* _Problem description_
Format the lines below as a Markdown table with the columns "Row" and "Line," skipping any blank lines. Leave the pictures out of the answer.
#### Items ####
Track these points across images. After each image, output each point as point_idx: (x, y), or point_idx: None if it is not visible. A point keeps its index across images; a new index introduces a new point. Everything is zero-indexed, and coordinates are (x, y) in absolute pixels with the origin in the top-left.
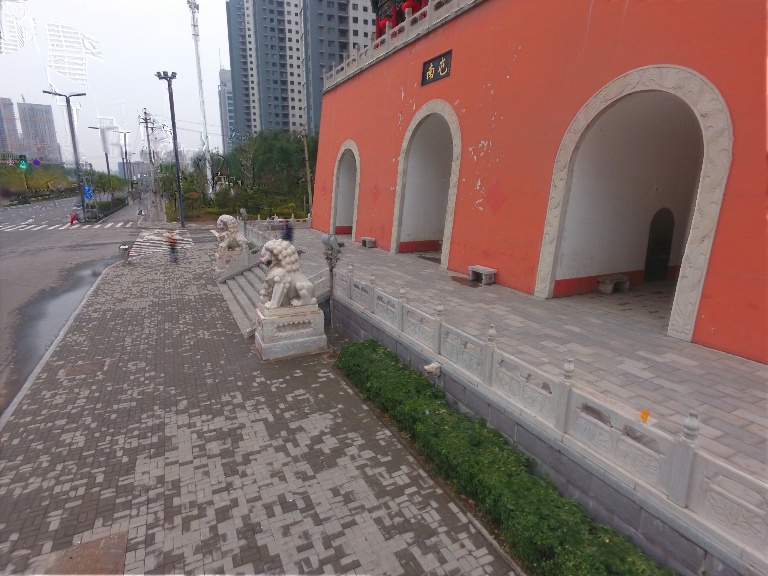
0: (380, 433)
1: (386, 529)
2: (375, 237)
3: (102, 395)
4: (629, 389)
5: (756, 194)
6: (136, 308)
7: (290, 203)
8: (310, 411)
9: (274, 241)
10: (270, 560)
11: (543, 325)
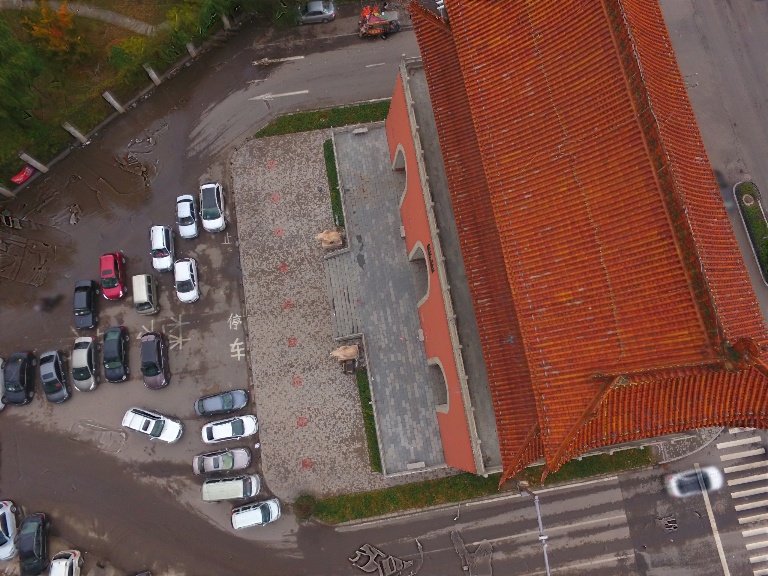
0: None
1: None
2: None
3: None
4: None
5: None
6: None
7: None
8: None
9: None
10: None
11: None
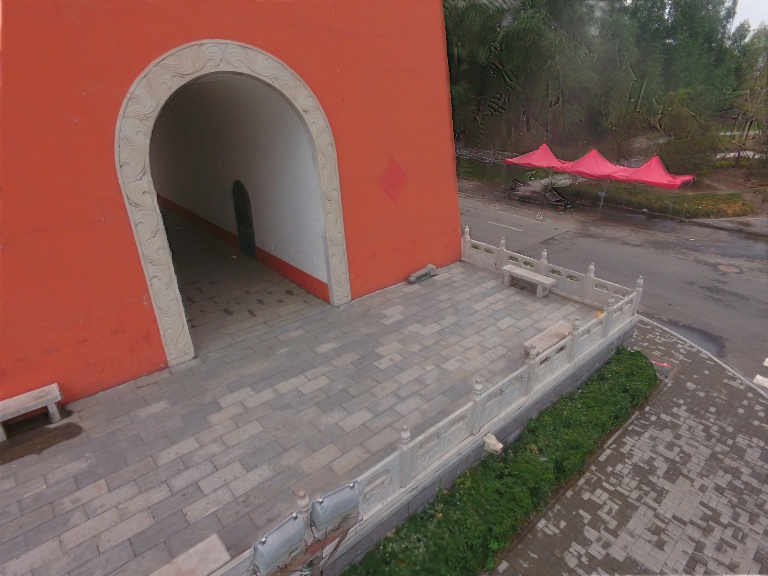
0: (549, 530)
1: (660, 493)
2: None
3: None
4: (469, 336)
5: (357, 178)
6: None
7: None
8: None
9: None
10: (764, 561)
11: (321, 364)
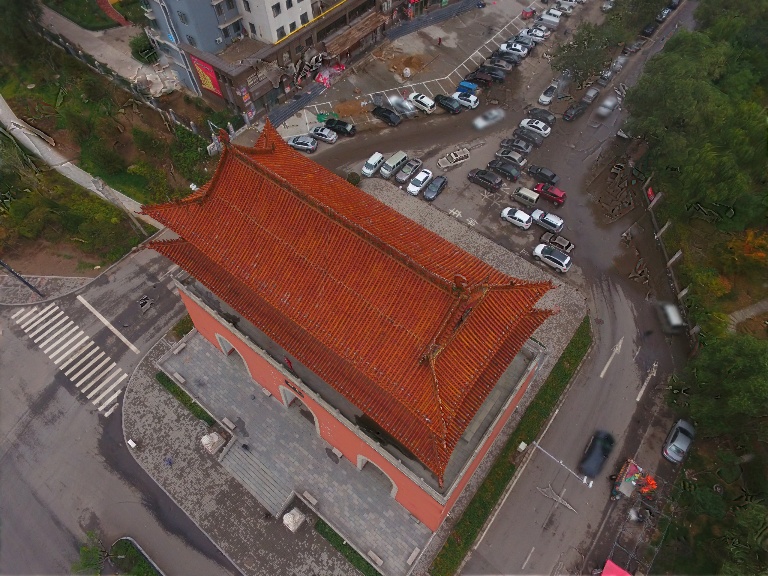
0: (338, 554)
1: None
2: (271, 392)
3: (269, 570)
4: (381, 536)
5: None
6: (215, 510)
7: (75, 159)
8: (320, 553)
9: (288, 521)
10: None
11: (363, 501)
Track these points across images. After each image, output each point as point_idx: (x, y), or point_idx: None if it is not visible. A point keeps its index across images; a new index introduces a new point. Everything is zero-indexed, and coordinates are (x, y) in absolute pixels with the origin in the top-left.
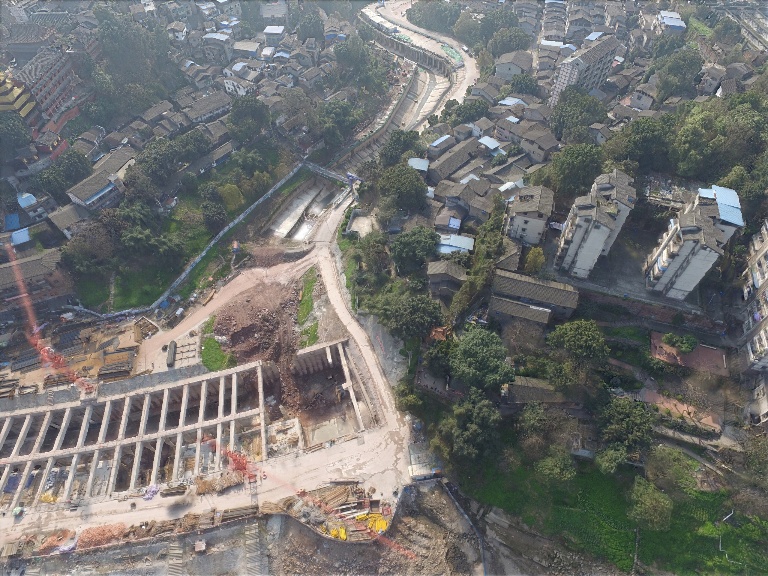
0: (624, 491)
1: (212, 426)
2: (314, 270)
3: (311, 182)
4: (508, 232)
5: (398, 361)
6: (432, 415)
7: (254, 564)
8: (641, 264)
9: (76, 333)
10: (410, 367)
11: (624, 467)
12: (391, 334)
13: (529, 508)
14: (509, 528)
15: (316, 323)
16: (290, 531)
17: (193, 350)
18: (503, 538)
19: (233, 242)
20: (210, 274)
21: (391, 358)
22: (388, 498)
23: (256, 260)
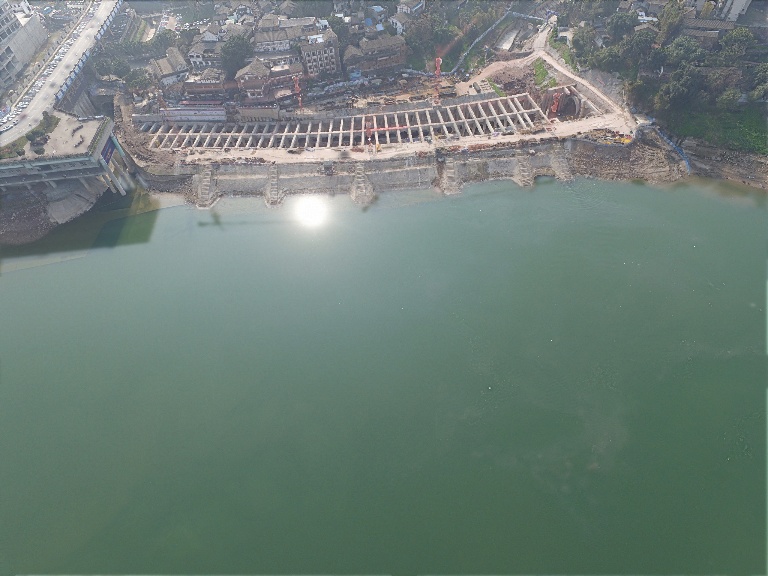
####
* _The output_
| Row | Line |
|---|---|
| 1 | Track these points across images. After each image, output each point as point_idx: (x, y), or point_idx: None if it is not visible. A point keeps its index across images; a new index introduces a new point. Everything is zero-indexed, and coordinates are (x, y) in absolute pixels with the origin in the top-left. |
| 2 | 0: (380, 433) |
| 3 | 1: (386, 529) |
| 4 | 2: (375, 237) |
| 5 | 3: (102, 395) |
| 6 | 4: (629, 389) |
| 7 | 5: (756, 194) |
| 8 | 6: (136, 308) |
| 9 | 7: (290, 203) |
| 10 | 8: (310, 411) |
| 11 | 9: (274, 241) |
| 12 | 10: (270, 560) |
| 13 | 11: (543, 325) |
| 14 | 0: None |
| 15 | 1: None |
| 16 | 2: None |
| 17 | 3: None |
| 18 | 4: None |
| 19 | 5: None |
| 20 | 6: None |
| 21 | 7: None |
| 22 | 8: None |
| 23 | 9: None |
| 24 | 10: None |
| 25 | 11: None |
| 26 | 0: (549, 530) |
| 27 | 1: (660, 493) |
| 28 | 2: None |
| 29 | 3: None |
| 30 | 4: (469, 336) |
| 31 | 5: (357, 178) |
| 32 | 6: None |
| 33 | 7: None |
| 34 | 8: None |
| 35 | 9: None |
| 36 | 10: (764, 561) |
| 37 | 11: (321, 364) |
| 38 | 0: (338, 554) |
| 39 | 1: None |
| 40 | 2: (271, 392) |
| 41 | 3: (269, 570) |
| 42 | 4: (381, 536) |
| 43 | 5: None |
| 44 | 6: (215, 510) |
| 45 | 7: (75, 159) |
| 46 | 8: (320, 553) |
| 47 | 9: (288, 521) |
| 48 | 10: None |
| 49 | 11: (363, 501) |
| 50 | Track these points across images. After each image, output each point as point_idx: (x, y), or point_idx: None if it is not visible. A point keeps its index across images; a new index introduces a new point. Everything is zero-indexed, and coordinates are (x, y) in absolute pixels with the origin in the top-left. |
| 51 | 0: (624, 491) |
| 52 | 1: (212, 426) |
| 53 | 2: (314, 270) |
| 54 | 3: (311, 182) |
| 55 | 4: (508, 232) |
| 56 | 5: (398, 361) |
| 57 | 6: (432, 415) |
| 58 | 7: (254, 564) |
| 59 | 8: (641, 264) |
| 60 | 9: (76, 333) |
| 61 | 10: (410, 367) |
| 62 | 11: (624, 467) |
| 63 | 12: (391, 334) |
| 64 | 13: (529, 508) |
| 65 | 14: (509, 528) |
| 66 | 15: (316, 323) |
| 67 | 16: (290, 531) |
| 68 | 17: (193, 350) |
| 69 | 18: (503, 538) |
| 70 | 19: (233, 242) |
| 71 | 20: (210, 274) |
| 72 | 21: (391, 358) |
| 73 | 22: (388, 498) |
| 74 | 23: (256, 260) |